By the PBW theorem, $V = \sum \mathbb{C} f_{i_1}^{k_d} \cdots f_{i_d}^{k_d} v_{\Lambda}$, where the sum is over all possible choices of $d$, $i_1, \ldots, i_d$, and $k_1, \ldots, k_d$. Looking at point $3$ above, we can see that every such spanning vector is in a weight space, for example $f_1^2 f_3 v_{\Lambda} \in V_{\Lambda - 2 \alpha_1 - \alpha_3}$. Since $V$ is spanned by weight vectors, it is a weight representation.

We can already see that every weight of $V$ is bounded above by $\Lambda$, since $\lambda \geq \lambda - \alpha_i$ for all $\lambda$ and $\alpha_i$. In particular, if $V_{\lambda} \neq 0$ then $\lambda \leq \Lambda$.
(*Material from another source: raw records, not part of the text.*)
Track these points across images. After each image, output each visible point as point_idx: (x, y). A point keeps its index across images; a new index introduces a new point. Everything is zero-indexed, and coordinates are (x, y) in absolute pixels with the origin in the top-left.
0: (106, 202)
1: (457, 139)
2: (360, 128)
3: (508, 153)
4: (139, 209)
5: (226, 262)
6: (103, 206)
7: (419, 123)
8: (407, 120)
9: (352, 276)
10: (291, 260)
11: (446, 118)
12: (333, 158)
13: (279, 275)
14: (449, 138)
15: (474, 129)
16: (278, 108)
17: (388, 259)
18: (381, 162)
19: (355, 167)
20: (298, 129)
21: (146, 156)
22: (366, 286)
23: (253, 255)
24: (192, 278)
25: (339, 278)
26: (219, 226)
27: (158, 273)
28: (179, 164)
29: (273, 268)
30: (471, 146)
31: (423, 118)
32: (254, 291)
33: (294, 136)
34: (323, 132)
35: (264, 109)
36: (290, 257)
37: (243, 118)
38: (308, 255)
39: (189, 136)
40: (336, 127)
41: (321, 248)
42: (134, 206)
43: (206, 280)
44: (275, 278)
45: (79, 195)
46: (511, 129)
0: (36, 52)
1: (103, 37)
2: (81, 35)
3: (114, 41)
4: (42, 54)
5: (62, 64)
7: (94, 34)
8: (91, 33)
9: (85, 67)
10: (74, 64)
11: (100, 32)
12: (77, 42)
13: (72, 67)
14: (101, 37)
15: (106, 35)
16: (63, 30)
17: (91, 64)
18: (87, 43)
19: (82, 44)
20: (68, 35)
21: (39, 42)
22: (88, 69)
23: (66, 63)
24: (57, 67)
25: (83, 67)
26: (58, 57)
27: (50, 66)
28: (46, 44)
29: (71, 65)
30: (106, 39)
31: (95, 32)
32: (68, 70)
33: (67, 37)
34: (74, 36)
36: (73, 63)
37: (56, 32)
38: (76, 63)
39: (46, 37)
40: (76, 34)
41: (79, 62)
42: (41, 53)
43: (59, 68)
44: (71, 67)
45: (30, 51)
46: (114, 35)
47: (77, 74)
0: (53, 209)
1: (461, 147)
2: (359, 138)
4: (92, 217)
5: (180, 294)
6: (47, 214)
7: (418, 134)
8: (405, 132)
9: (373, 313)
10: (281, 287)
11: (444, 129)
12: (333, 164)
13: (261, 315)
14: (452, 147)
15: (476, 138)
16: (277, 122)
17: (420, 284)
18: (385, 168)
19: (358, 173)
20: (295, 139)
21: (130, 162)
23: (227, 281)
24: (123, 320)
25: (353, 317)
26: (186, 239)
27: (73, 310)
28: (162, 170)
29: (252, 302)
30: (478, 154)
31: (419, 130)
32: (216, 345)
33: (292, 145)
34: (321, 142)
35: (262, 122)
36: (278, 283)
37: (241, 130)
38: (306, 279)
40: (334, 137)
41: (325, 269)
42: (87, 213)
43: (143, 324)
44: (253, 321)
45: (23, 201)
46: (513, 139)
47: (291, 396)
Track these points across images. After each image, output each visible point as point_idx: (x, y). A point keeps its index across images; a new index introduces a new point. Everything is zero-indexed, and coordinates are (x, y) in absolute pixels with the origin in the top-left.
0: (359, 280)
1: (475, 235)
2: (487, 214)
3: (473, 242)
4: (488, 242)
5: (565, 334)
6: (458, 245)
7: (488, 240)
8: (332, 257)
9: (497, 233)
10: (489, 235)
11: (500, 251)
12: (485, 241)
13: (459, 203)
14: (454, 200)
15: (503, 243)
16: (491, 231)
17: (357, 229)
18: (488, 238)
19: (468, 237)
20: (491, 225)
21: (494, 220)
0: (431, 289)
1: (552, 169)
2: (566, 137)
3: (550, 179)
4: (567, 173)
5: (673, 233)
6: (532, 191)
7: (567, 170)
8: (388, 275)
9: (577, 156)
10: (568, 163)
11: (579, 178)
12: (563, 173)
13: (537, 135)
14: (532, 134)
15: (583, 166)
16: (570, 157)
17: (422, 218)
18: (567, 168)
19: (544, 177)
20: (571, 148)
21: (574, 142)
As for finite-dimensionality, this comes from the fact that the simple roots are linearly independent, and there are only so many ways of writing a sequence $f_{i_1} \ldots f_{i_d} v_{\Lambda}$ so that the resulting vector is in the correct weight space. Take for example $\lambda = \Lambda - 2 \alpha_1 - \alpha_3$ Then $\lambda - \Lambda = 2 \alpha_1 + \alpha_3$ is an element of the root lattice, with "height" 3. There are only three sequences of $f_i$ that lead to vectors with this weight, namely $f_1^2 f_3 v_{\Lambda}$, $f_1 f_3 f_1 v_{\Lambda}$, and $f_3 f_1^2 v_{\Lambda}$. Therefore $\dim V_{\Lambda - 2 \alpha_1 - \alpha_3} \leq 3$. These inequalities do not in general give good bounds on the dimensions of weight spaces, but all the bounds they give show that the weight spaces are finite-dimensional, which is all that we need.